Court rules man can't keep money found in suitcase
Published February 17, 2006
TALLAHASSEE - A motorist who told Miami-Dade County police a suitcase in his back seat contained clothing cannot claim the nearly $500,000 found inside, a sharply divided Florida Supreme Court decided Thursday.
The justices ruled 4-3 that Walter Velez lacked standing to challenge the confiscation under the Florida Contraband Forfeiture Act because he "failed to demonstrate that he was a person in possession of the currency at the time of the seizure." He could have done that by offering a sworn statement claiming possession at a preliminary hearing, Justice Kenneth Bell wrote in the majority opinion.
In dissent, Justice Harry Lee Anstead wrote that requiring such a statement is illogical because Velez's lawyer, instead, had offered one from a police officer already saying Velez had possession of the suitcase.
An officer saw the suitcase after stopping Velez for a traffic violation in 2002. Inside, he found $489,800, mostly in bundles of $20 bills.

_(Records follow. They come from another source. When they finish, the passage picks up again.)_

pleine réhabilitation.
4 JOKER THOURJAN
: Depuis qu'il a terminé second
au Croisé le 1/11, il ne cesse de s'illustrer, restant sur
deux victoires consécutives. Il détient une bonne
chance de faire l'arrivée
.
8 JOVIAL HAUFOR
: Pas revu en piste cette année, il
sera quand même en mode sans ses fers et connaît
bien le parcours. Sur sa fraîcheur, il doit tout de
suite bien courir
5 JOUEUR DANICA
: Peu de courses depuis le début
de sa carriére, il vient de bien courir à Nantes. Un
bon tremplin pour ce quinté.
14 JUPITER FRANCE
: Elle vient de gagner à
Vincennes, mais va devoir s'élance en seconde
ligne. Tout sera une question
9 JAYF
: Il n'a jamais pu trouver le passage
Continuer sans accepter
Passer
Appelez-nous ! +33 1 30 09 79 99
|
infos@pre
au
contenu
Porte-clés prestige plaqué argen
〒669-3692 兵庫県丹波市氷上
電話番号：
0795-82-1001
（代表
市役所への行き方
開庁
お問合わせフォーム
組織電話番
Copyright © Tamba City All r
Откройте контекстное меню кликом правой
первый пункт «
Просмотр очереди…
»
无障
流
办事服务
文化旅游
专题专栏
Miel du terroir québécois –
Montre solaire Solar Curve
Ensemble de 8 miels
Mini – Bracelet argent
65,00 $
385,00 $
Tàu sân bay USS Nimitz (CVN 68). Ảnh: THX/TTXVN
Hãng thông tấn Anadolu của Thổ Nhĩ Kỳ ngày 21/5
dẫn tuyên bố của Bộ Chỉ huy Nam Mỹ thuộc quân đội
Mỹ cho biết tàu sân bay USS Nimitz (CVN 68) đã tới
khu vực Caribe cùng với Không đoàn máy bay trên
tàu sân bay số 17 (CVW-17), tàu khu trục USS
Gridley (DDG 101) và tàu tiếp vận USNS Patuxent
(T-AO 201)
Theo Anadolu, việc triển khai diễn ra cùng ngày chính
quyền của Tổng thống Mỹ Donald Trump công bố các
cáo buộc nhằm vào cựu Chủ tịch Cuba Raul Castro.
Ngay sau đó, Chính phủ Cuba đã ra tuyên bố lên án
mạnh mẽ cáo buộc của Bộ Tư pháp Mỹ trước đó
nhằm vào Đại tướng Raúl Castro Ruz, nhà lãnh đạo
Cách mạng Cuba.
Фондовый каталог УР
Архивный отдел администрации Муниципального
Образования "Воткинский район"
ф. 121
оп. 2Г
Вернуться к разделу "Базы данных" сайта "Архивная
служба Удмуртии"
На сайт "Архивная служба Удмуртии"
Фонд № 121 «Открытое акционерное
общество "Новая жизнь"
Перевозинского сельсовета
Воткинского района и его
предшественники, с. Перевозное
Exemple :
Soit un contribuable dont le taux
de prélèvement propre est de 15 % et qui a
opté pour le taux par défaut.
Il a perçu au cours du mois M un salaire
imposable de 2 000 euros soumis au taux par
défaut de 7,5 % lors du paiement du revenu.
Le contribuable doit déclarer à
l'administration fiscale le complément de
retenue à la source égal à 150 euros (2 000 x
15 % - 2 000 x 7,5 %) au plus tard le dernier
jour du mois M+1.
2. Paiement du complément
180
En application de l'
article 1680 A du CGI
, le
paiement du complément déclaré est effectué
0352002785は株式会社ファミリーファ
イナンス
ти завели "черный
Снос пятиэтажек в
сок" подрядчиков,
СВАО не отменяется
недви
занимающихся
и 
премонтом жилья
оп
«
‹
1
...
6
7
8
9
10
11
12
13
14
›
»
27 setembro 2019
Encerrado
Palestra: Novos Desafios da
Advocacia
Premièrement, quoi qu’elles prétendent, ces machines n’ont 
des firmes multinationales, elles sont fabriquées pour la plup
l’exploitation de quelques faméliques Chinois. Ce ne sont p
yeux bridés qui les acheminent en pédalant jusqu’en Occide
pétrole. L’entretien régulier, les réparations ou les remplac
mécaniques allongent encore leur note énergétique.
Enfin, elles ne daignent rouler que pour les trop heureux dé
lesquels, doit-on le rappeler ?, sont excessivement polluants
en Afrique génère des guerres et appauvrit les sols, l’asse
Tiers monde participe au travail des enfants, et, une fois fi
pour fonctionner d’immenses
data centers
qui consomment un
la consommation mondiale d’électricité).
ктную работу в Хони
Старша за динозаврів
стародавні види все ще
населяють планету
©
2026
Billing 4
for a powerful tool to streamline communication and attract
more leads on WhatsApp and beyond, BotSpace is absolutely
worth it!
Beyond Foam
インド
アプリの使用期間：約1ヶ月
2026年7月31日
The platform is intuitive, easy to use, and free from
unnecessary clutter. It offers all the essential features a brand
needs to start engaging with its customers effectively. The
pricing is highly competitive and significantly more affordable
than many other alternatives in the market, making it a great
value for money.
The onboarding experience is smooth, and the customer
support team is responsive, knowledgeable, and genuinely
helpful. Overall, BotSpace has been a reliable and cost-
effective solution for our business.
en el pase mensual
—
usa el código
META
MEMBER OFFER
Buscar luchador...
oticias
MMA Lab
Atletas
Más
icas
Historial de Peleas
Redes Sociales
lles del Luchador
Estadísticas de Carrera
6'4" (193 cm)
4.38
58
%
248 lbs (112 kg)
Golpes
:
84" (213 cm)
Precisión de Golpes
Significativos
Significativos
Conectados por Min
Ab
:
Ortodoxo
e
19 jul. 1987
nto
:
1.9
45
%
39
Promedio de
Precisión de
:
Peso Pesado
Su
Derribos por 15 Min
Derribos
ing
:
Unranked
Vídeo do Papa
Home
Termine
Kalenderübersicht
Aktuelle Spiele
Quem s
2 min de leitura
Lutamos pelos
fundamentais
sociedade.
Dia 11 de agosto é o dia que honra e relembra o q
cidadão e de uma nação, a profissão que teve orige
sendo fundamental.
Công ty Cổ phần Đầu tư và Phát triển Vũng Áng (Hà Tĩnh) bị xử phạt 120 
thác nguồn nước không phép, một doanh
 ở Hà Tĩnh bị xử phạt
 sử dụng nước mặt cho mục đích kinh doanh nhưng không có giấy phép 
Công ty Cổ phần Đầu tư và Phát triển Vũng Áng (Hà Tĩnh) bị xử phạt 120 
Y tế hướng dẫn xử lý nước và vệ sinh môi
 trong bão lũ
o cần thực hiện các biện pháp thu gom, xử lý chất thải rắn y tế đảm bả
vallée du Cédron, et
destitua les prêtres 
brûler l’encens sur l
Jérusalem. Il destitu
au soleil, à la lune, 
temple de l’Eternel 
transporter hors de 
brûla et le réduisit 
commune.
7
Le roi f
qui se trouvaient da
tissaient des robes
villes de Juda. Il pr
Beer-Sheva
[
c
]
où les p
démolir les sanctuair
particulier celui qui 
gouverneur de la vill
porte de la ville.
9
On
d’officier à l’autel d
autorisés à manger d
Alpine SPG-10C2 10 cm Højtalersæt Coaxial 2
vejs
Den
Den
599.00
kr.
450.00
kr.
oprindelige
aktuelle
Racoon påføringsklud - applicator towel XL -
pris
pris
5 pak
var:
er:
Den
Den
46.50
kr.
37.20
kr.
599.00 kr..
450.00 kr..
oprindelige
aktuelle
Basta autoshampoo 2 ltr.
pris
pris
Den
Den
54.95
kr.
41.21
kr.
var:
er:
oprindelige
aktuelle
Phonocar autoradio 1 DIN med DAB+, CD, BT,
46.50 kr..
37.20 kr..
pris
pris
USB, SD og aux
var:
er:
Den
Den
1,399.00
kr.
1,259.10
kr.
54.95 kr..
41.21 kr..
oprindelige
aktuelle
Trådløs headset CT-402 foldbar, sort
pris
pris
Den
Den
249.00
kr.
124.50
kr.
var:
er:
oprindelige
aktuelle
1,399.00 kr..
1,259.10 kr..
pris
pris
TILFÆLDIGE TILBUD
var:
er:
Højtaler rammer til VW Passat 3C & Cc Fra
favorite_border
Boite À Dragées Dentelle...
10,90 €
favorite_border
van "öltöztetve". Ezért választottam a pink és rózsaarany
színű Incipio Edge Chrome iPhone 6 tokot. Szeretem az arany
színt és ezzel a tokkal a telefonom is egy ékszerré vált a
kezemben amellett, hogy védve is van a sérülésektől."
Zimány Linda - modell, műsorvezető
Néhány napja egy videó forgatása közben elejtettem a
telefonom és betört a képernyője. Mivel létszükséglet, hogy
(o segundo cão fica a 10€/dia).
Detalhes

Velez, who was not charged with a crime, claimed the money wasn't his and had been given to him by a stranger, the officer said in his statement.
Velez's attorney, Paul Morris, disputed that, contending Velez always has said the money was his. Velez invoked his Fifth Amendment right against self-incrimination when asked about the money's source, Morris said.
"Possession of money is not yet a crime in this country," the lawyer said. "Some people keep their life savings in their houses."
Fifteen days after the traffic stop, Velez challenged the seizure.